The familial risk of rheumatoid arthritis (RA) cannot be explained fully by established genetic and environmental RA risk factors, so family history remains an independent risk factor for RA, researchers reported online in Arthritis and Rheumatism.
The results imply that “family history of RA will remain an important clinical risk factor for RA that cannot be replaced by genotyping of known risk loci or collection of specific risk factors,” wrote Xia Jiang, MD, at Karolinska Institutet in Stockholm, and colleagues. “In particular, for ACPA [anti-citrullinated protein antibody]-negative RA, it seems that we have only found factors responsible for a very minor part of the familial aggregation.”
The researchers linked national Swedish population registers to the Epidemiological Investigation of Rheumatoid Arthritis (EIRA) study, a population-based, case-control study comprised of incident RA cases 18 to 70 years old and matched controls. First-degree relatives of cases and controls were identified through the Swedish Multi-Generation register.
The intent was to assess the extent to which RA familial risk could be explained by established genetic and nongenetic RA risk factors. Medical evidence has identified genetic (shared epitope [SE] and 76 single nucleotide polymorphisms [SNPs]) and several environmental risks for RA.
The 2,844 cases had serology (ACPA) measured through ELISA, using a cutoff of 25 U/mL as positive. There were 1,828 ACPA-positive cases and 1,016 ACPA-negative cases and 4,072 controls in the analysis. First-degree relatives of cases had serology (rheumatoid factor [RF]) determined based on their history of diagnoses of seropositive or seronegative RA in the Patient Register. Information on RF was also available for EIRA cases. Blood from EIRA participants was analyzed, and HLA-DRB1 was genotyped. HLA-DRB1*01, *04, and *10 were defined as SE alleles.
The authors used multiple imputation when information was missing for covariates and to accommodate the potential for selective participation among controls.
Cases were more likely to be smokers, to have one or more biological offspring, to be exposed to silica, and to carry copies of SE. Controls were more likely to be ever drinkers and were more frequent consumers of fatty fish.
Some 11.9% of ACPA-positive cases, 6.5% of ACPA-negative cases, and 3.5% of controls had at least one first-degree relative with RA. The crude familial odds ratio (OR) for RA was 3.05 (95% CI, 2.48-3.76), a ratio that did not change appreciably when adjusting for environmental risk factors individually.
The OR for familial risk declined moderately when adjusted for genetic risk factors.
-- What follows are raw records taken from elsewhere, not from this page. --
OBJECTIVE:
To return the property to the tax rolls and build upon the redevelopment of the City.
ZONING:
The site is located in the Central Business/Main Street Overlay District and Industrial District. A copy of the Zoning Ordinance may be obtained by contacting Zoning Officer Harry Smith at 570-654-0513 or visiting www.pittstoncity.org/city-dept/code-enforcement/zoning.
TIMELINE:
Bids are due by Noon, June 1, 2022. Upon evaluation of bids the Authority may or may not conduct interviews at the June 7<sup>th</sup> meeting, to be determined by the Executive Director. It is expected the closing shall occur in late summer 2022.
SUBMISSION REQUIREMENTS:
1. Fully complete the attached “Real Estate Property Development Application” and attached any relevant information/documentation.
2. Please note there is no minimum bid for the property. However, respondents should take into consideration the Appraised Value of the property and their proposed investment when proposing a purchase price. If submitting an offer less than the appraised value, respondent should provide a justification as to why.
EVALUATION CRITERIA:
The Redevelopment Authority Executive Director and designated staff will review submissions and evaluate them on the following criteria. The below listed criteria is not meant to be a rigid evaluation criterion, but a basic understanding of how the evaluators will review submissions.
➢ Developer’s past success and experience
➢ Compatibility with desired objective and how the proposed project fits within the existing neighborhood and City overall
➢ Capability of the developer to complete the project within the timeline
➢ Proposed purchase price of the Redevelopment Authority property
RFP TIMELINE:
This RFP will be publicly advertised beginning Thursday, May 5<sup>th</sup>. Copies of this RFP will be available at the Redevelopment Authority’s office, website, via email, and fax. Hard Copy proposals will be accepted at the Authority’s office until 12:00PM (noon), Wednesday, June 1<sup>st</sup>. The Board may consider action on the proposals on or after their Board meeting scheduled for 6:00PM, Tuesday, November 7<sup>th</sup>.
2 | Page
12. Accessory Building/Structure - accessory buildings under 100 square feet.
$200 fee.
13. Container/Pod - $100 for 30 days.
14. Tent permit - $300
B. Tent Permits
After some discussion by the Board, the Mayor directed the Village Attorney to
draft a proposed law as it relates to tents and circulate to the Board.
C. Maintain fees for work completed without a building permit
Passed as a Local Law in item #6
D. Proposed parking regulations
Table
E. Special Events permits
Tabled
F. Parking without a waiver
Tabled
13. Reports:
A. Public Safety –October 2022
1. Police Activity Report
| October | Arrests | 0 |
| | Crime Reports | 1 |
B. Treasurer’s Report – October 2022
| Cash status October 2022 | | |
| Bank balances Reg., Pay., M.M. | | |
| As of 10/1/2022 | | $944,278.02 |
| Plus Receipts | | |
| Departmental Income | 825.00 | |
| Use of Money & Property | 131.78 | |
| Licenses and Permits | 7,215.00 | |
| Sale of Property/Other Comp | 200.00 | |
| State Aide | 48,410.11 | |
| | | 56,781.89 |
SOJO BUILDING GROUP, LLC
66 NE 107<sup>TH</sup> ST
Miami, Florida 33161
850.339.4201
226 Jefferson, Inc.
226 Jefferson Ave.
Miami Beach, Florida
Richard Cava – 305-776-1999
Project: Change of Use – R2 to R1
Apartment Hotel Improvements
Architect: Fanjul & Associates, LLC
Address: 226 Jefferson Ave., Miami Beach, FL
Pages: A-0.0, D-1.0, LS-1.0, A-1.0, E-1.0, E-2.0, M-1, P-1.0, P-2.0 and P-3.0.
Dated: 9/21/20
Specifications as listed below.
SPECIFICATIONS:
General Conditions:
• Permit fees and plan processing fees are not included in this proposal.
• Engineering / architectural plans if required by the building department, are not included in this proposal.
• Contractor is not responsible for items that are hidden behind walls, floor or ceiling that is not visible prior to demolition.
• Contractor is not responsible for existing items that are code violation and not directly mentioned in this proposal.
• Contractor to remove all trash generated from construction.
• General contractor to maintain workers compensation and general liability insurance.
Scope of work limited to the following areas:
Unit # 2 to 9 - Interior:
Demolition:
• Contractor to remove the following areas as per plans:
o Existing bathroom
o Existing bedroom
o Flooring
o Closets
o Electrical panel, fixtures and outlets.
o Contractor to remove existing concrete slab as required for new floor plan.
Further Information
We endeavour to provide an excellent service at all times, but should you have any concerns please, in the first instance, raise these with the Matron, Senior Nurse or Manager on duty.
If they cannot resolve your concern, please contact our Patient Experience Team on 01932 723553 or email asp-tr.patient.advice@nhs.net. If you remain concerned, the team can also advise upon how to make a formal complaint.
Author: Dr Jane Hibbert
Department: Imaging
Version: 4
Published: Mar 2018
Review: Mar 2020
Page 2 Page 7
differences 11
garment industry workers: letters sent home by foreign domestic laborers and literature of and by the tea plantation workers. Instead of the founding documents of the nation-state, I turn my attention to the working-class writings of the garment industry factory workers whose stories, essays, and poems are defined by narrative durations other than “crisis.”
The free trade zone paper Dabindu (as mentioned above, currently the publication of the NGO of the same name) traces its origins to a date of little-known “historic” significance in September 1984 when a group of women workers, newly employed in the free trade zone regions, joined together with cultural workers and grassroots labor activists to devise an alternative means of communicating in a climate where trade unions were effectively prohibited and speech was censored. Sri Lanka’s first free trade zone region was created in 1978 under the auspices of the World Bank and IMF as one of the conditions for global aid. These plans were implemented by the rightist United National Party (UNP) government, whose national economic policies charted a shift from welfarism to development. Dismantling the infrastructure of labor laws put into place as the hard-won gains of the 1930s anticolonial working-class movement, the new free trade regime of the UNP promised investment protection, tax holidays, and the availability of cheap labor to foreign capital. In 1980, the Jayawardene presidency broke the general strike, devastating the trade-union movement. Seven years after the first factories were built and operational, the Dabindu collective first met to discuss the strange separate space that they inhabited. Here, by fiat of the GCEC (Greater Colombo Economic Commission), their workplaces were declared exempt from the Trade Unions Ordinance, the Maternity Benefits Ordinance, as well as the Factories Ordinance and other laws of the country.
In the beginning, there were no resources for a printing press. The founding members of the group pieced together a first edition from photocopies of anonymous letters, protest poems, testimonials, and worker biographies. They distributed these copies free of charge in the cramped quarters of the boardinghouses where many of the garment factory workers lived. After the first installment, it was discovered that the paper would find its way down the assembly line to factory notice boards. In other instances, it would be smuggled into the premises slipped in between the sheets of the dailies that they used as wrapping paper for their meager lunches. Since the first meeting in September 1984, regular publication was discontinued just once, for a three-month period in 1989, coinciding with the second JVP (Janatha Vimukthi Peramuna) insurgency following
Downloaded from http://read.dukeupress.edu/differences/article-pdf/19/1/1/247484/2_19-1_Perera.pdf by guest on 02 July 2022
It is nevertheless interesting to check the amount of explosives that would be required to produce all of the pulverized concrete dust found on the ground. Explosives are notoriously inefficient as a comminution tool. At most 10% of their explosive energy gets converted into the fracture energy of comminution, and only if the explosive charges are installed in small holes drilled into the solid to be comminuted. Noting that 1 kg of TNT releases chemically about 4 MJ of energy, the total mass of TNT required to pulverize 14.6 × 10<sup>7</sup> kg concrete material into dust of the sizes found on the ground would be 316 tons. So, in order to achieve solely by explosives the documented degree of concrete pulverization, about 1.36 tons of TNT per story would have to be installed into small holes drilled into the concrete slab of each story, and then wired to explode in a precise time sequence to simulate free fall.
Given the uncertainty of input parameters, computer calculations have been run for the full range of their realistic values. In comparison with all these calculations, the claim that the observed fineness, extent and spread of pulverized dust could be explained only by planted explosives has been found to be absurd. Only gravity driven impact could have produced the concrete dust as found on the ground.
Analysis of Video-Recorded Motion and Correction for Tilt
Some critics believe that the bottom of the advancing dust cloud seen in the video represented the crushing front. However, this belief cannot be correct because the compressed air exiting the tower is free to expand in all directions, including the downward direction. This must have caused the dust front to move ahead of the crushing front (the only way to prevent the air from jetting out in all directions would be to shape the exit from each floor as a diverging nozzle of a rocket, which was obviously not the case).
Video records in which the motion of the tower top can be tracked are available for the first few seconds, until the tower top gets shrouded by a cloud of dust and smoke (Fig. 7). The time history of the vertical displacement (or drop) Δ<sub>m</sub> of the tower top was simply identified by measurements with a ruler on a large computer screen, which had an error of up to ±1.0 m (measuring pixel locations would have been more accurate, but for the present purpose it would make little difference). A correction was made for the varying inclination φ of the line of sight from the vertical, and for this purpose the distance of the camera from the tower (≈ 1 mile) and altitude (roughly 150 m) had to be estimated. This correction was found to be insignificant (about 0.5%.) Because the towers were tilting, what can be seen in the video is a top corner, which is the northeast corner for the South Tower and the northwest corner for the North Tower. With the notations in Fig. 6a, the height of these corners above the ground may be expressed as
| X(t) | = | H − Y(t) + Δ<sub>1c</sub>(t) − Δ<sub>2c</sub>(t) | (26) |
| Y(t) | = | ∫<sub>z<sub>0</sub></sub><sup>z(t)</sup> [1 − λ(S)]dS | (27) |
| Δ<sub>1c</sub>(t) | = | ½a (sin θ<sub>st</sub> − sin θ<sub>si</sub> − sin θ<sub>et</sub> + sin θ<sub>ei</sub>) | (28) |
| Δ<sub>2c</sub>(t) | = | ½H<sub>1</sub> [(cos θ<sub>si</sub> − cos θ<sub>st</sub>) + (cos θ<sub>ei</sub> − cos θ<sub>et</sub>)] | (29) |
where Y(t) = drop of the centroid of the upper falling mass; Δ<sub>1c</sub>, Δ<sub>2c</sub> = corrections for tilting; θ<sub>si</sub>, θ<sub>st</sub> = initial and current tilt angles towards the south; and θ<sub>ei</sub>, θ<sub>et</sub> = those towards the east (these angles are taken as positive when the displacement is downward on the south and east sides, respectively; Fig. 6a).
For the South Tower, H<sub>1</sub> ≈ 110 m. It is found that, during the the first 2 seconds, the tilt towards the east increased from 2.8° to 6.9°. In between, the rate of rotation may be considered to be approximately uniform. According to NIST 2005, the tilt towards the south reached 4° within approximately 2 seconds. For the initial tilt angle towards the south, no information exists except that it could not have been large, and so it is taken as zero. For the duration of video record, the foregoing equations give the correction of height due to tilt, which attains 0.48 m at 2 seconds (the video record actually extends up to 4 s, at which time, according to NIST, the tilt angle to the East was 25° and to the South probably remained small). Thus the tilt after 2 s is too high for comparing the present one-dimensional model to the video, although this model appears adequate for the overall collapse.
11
When adjusted for SE, the OR was 2.69 (95% CI 2.17-3.33), when adjusted for 76 SNPs, the OR was 2.55 (95% CI 2.03-3.20), and when adjusted for both, the OR was 2.44 (95% CI 1.93-3.07).
When adjusting for all genetic and nongenetic factors, the OR for familial risk was only slightly lower than ORs adjusted only for genetic factors.
A stronger influence from familial aggregation was found in ACPA-positive RA (crude OR: 4.10) than in ACPA-negative RA (crude OR: 1.61). Adjustment for environmental factors did not influence the familial risk of ACPA-positive RA, but adjustment for genetic risk factors did reduce the OR to 3.72 when adjusted for SE, to 3.46 when adjusted for 76 SNPs, and to 3.35 when adjusted for both.
In contrast, the familial risk of ACPA-negative RA decreased substantially when adjusting for genetic or nongenetic factors, whether or not the family history was with RF-positive RA (crude OR: 1.61; adjusted ORs range: 1.51-1.65) or RF-negative RA (crude OR: 2.28; adjusted ORs range: 2.15-2.32).
“Further studies trying to find genetic risk factors of RA or identify disease subtypes with a stronger familial risk are warranted, especially for ACPA-negative disease,” the authors declare.
A limitation of the study was the use of imputed values in the analysis where values were missing, but estimates from a complete case analysis supported the results from the imputed analysis, the authors note.
“Indeed, there is a lot we don’t yet understand regarding who gets this disease and why,” said Brian Mandell, MD, PhD of Cleveland Clinic. “Because particularly seronegative RA may be a syndrome, it is not surprising that we can’t identify risk factors which can identify a large majority of patients. The importance of family history suggests that as yet undefined genetic risks, in a polygenic manner, contribute to the likelihood of getting the disease.”
The authors declare no conflicts of interest.
Primary source: Arthritis and Rheumatism
Source reference: Jiang X, et al “To which extent may the familial risk of rheumatoid arthritis be explained by established RA risk factors?” Arth Rheum 2014; DOI: 10.1002/art.38927.